O Governo propagandeou muito o designado Plano de Emergência Social (PES). Que comentário lhe merece este PES?

Estamos numa situação em que, neste País, há pessoas com fome. Há, neste momento, pessoas sem qualquer tipo de rendimentos. É necessário proteger estas pessoas, muitas das quais necessitam de apoios imediatos, mas há que, sobretudo, incluí-las na sociedade. Rejeitamos, no entanto toda e qualquer política caritativa e que não vise a inclusão das pessoas. Somos a favor da irradicação da pobreza, não aceitamos que na nossa sociedade haja pessoas excluídas de bens essenciais, de bens monetários, de bens elementares.
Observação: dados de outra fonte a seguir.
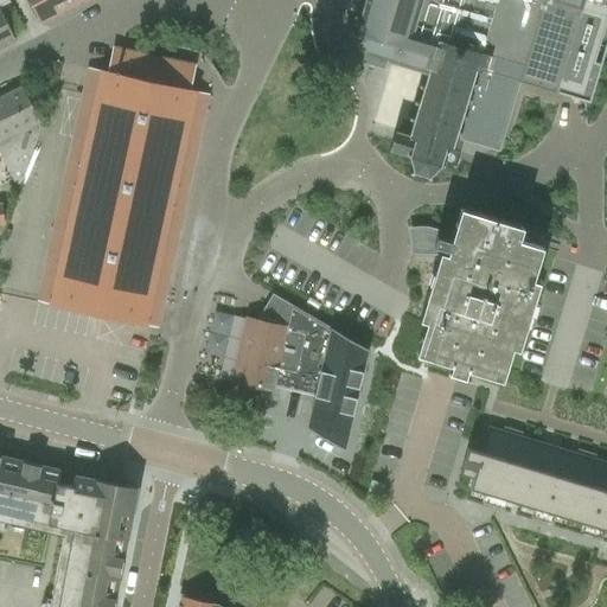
[(29,0),(40,23),(85,0),(29,0)]
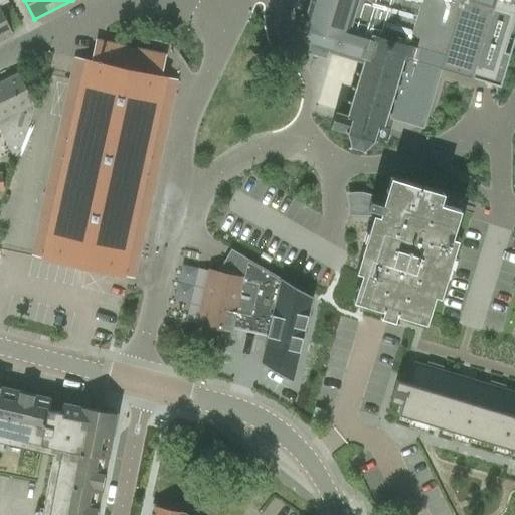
[(294,39),(293,41),(309,46),(307,51),(325,56),(327,51),(362,62),(362,63),(360,70),(359,73),(355,71),(355,74),(358,75),(355,87),(351,86),(351,89),(354,90),(351,101),(347,100),(346,103),(352,104),(348,116),(335,112),(330,128),(344,132),(343,132),(347,134),(350,144),(347,147),(349,149),(352,147),(362,150),(363,153),(366,153),(365,149),(373,141),(376,142),(377,140),(374,138),(377,127),(383,128),(387,114),(391,116),(391,113),(387,112),(388,110),(420,120),(437,68),(441,69),(472,79),(473,79),(500,88),(512,47),(509,54),(504,53),(514,17),(514,35),(513,42),(514,42),(514,38),(514,0),(310,0),(306,16),(301,14),(300,16),(301,17),(299,22),(298,24),(296,31),(295,33),(296,33),(294,39)]
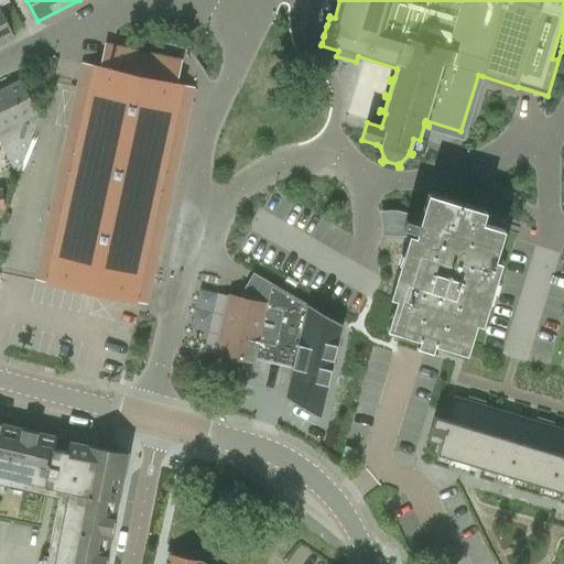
[(0,44),(14,38),(0,10),(0,44)]
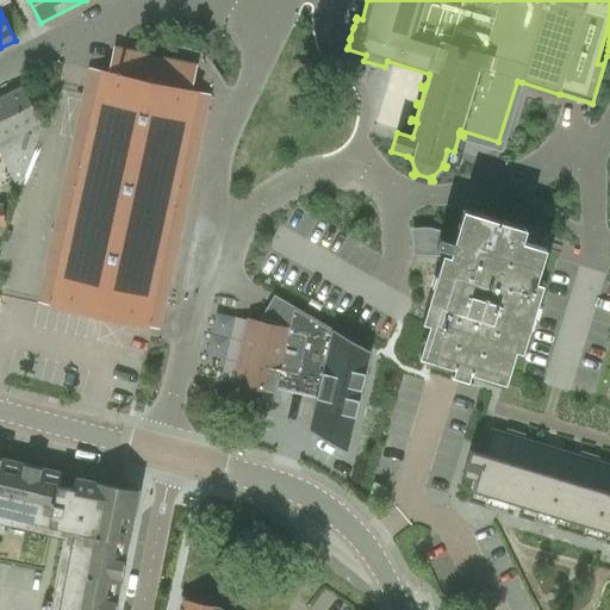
[(109,74),(89,69),(38,304),(159,330),(210,95),(191,92),(195,67),(114,49),(109,74)]
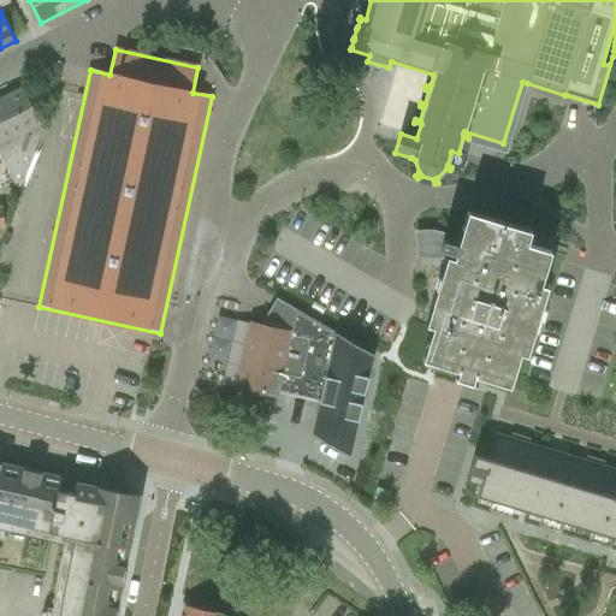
[(40,125),(22,89),(0,100),(0,158),(13,184),(15,185),(15,187),(16,187),(17,188),(18,187),(19,187),(21,187),(22,185),(22,184),(40,130),(39,126),(40,125)]
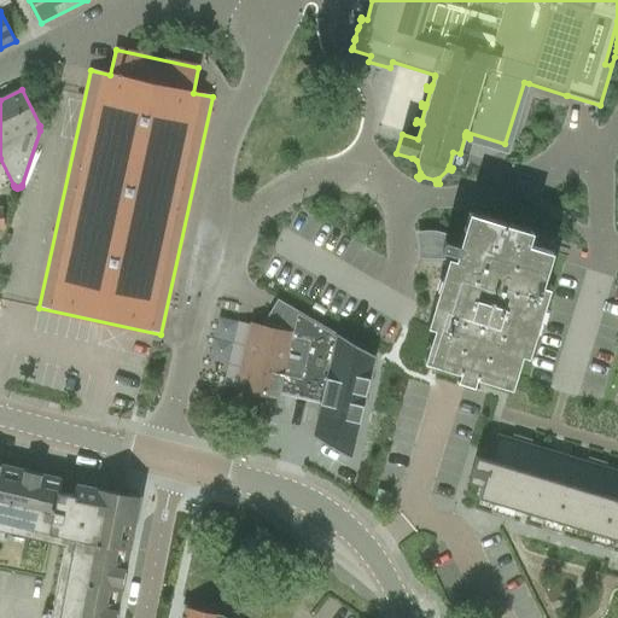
[(538,321),(542,310),(549,287),(542,286),(552,252),(553,252),(534,246),(535,242),(536,240),(530,239),(532,233),(532,232),(468,213),(459,246),(452,244),(448,243),(436,239),(437,234),(430,233),(423,233),(421,258),(435,260),(448,260),(443,274),(432,308),(427,326),(433,328),(424,361),(459,372),(456,380),(473,385),(476,377),(511,388),(522,355),(528,356),(538,321)]
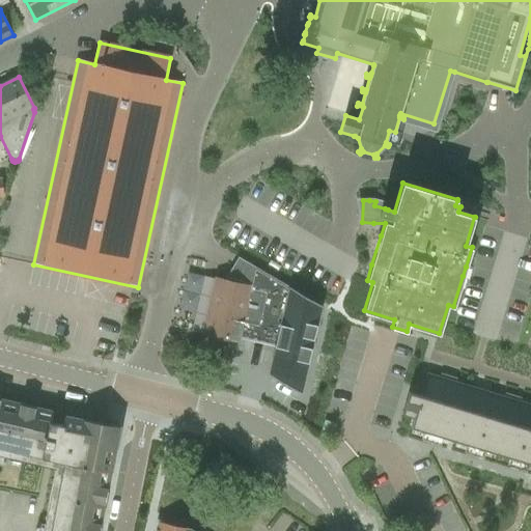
[(218,278),(217,278),(203,336),(238,343),(239,338),(276,347),(289,286),(243,260),(236,271),(232,269),(225,280),(218,279),(218,278)]
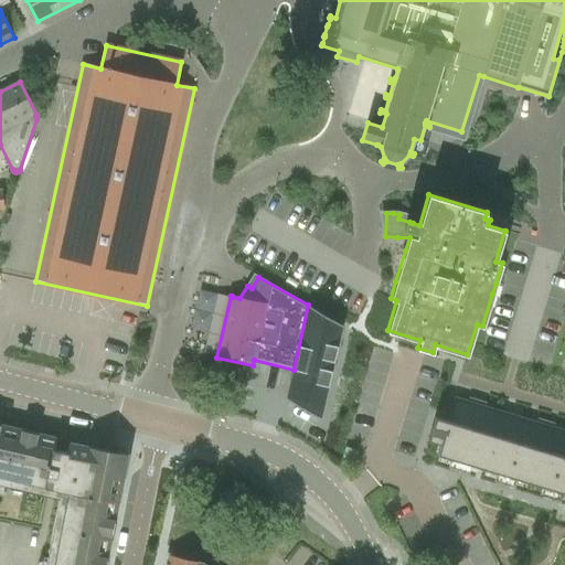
[(342,324),(308,305),(294,370),(287,398),(321,418),(342,324)]
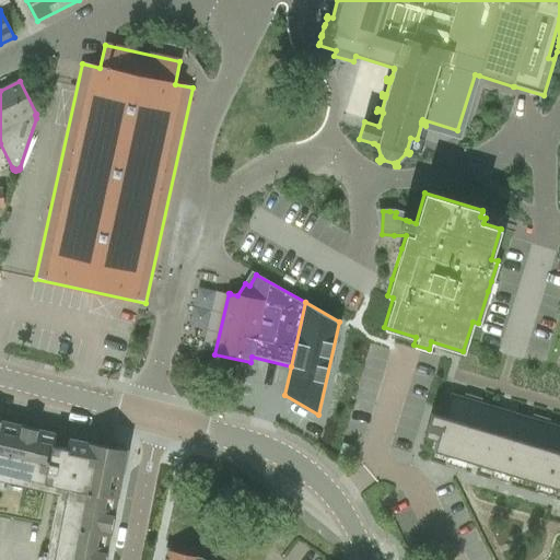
[(559,559),(558,559),(559,426),(451,394),(443,418),(431,415),(424,438),(436,441),(433,451),(524,479),(559,489),(559,559)]
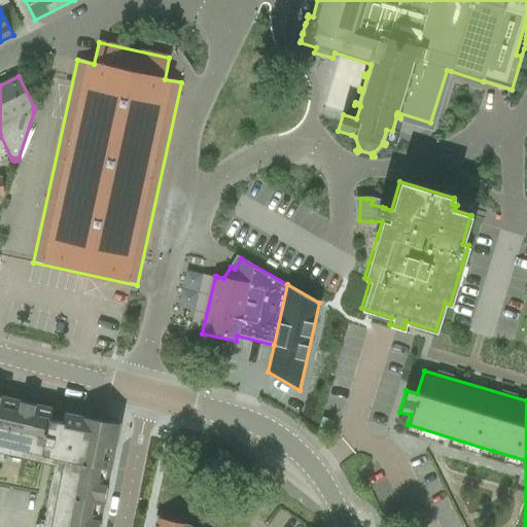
[(0,451),(42,461),(51,411),(53,409),(0,396),(0,451)]
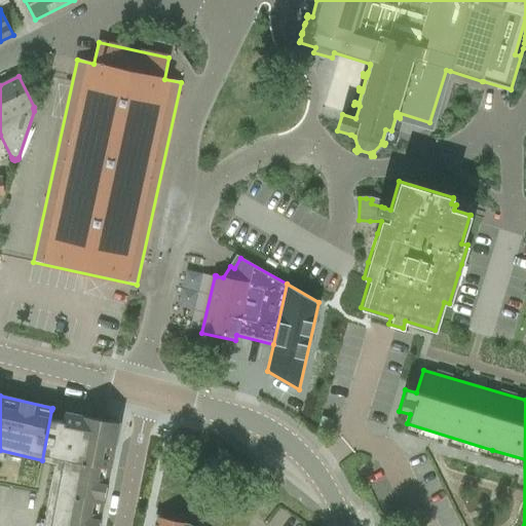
[(98,525),(118,423),(51,410),(42,460),(55,463),(42,525),(98,525)]
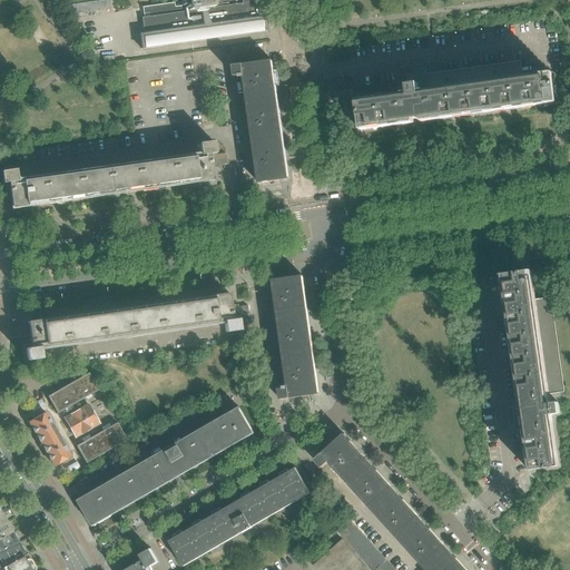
[(107,10),(105,0),(71,6),(74,15),(107,10)]
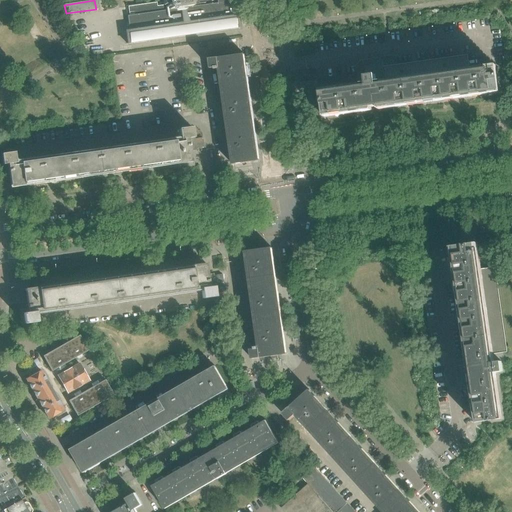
[(240,28),(238,16),(234,16),(231,0),(201,0),(196,1),(191,1),(192,7),(169,10),(127,16),(128,22),(128,25),(130,39),(131,44),(150,41),(169,38),(235,29),(240,28)]
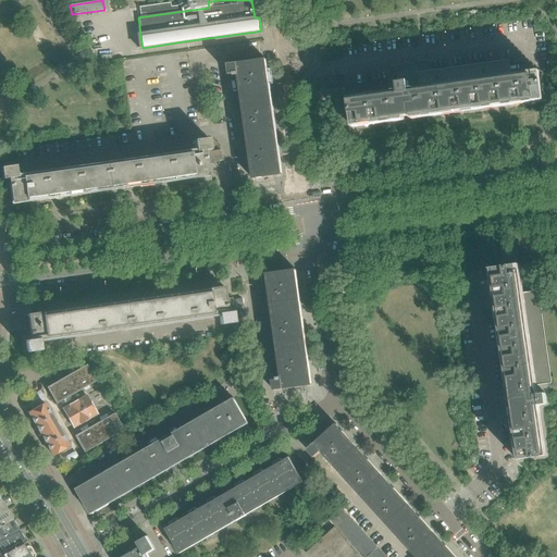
[(176,0),(177,2),(177,7),(183,5),(184,11),(209,8),(208,1),(213,1),(213,0),(176,0)]
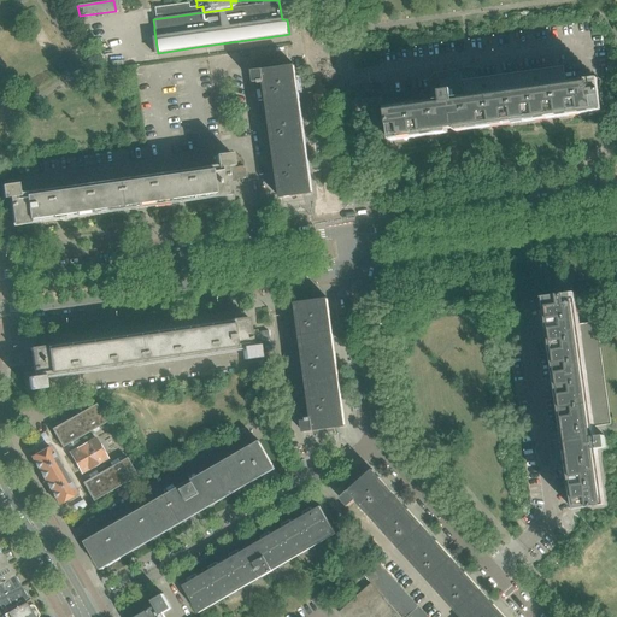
[(311,193),(299,110),(293,68),(295,68),(295,66),(253,72),(254,83),(259,83),(259,84),(264,84),(280,199),(313,194),(312,193),(311,193)]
Desde logo ter uma habitação, mas também acesso a bens culturais. O que se verifica nestes planos é a redução ao assistencialismo, ou seja, as pessoas têm necessidades e resolvem-se estas momentaneamente, sem se pensar, por um lado, como é que chegaram a essa situação, por outro, como sair dessa situação. A CGTP nunca foi favorável à subsídio-dependência, mas somos a favor do rendimento social de inserção (RSI) e defendêmo-lo com unhas e dentes sabendo que há trabalhadores que discordam dele. Porém, entendemos que toda a gente tem de ter direito a um rendimento monetário, não é apenas ter feijão e massa. Mas temos consciência de que as pessoas não podem viver toda a vida do RSI, até porque é um rendimento pequeno, depois porque não seria justo. Todos temos contribuir para a sociedade, para a criação de riqueza. Para iludir tudo o que está a fazer, o Governo vem com estes planos. Primeiro, aumenta a electricidade e o gás, os transportes e o medicamnetos e depois diz que para os mais pobres dos pobres dá um passe social mais barato, uma ajudinha para a electricidade e na água. A CGTP foi crítica em relação ao PES, não por desrespeito ou incompreensão por quem está a necessitar de apoio, mas por defender que o que é necessário são políticas que evitem essa situação de necessidade. Por isso, dizemos que são necessárias alternativas a esta política que conduz ao empobrecimento da população e afunda o País. É preciso criar riqueza para sair da recessão económica e nesta área não se vislumbram quaisquer medidas ou políticas, antes pelo contrário, tudo aquilo a que se assiste só contribui para agravar a recessão.